Using SQL String_AGG for Computed Column


I'm trying to figure out the best way to address this scenario and eliminate the duplication of data. I have two tables: Product and Attribute. (SQL Server Express Edition (14.0.3281.6), SSMS v18.4, running on Windows Server 2019 Datacenter hosted in Azure)

Product:
SeqNum (PK Int Seed), ProductID (Unique Int), Description

Attribute:
SeqNum (PK Int Seed), ProductSeqNum (FK to Product table), Name, Value

Product is related to Attribute in a one-to-many relationship. A single product can have dozens of attributes. Typically, I will use String_Agg() to concatenate all of the attributes into a single column separated by commas so that a query for products and attributes returns 1 row per product with all the attributes in a single column. That works great for returning a product and all of its attributes.

The product table has a description field which is populated "manually" with description values that are often times, if not always, also attributes. For example:

Product with SeqNum 1 in the Product table has the following attribute records:

1, 1, "Name", "Widget"
2, 1, "Color", "Blue"
3, 1, "Size", "Large"
4, 1, "Weight", "150lbs"
5, 1, "Height", "3ft"
6, 1, "Width", "2ft"
7, 1, "Material", "Plastic"
8, 1, "Country of Origin", "USA"
9, 1, "Warranty Length", "2 Years"

And let's say the Description field in the Product table has "Widget, Blue, 150lbs, Large" in it because a human picked out those values and entered them into the description field.

In my mind, I think we should be able to add a column to the attribute table to identify the attributes we want to use in the description, in the order we want them listed, and have SQL calculate or build the description without duplicating the data.

For example:

Let's say we have the same Attribute records as above, but we add a Type column:

1, 1, "Name", "Widget", D1
2, 1, "Color", "Blue", D2
3, 1, "Size", "Large", D4
4, 1, "Weight", "150lbs", D3
5, 1, "Height", "3ft", A
6, 1, "Width", "2ft", A
7, 1, "Material", "Plastic", A
8, 1, "Country of Origin", "USA", A
9, 1, "Warranty Length", "2 Years", A

The Types that start with a "D" are descriptions, with the number following determining the order, and the "A" Types are simply attributes and we don't care about the sorting order.

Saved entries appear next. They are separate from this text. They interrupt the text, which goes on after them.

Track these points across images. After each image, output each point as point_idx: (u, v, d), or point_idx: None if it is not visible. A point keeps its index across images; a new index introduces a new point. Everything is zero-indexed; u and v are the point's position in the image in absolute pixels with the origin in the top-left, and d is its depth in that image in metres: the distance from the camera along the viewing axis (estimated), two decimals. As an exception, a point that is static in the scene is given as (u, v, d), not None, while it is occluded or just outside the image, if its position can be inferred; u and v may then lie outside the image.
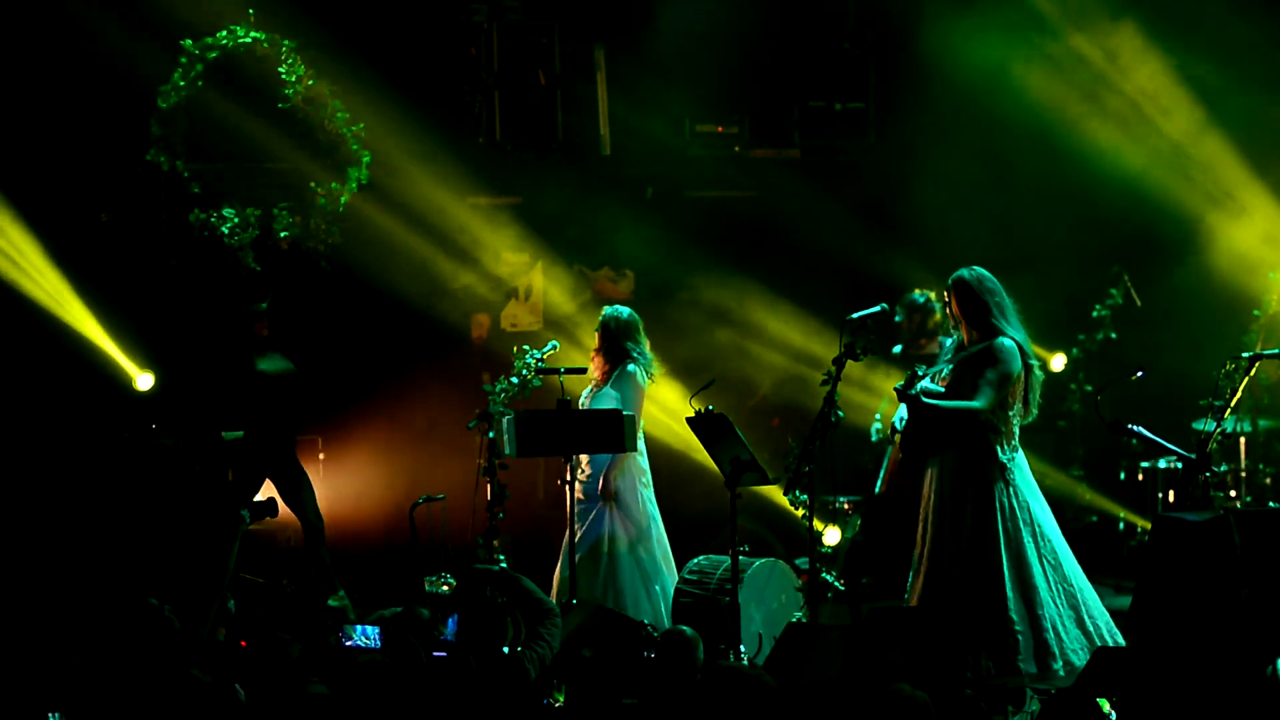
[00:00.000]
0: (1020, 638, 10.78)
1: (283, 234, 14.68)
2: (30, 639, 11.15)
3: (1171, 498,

What I cannot figure out is how to write a String_Agg that will concatenate just the attributes with Types that start with a D, then order them. I'm also not sure if this can be persisted to the database or only calculated during a query. Then there is also the matter of some products having more description attributes than others.

Is there a better way to solve this problem?


Solution

  • If I understand correctly, you can use conditional logic to get the attributes you want:

    select ProductSeqNum,
           string_agg(case when type like 'D%' then value end, ',')
    from t
    group by ProductSeqNum;
    

    Persisting this with the table is more trouble than it is worth. I would recommend calculating it on-the-fly unless you have a specific performance need to do otherwise.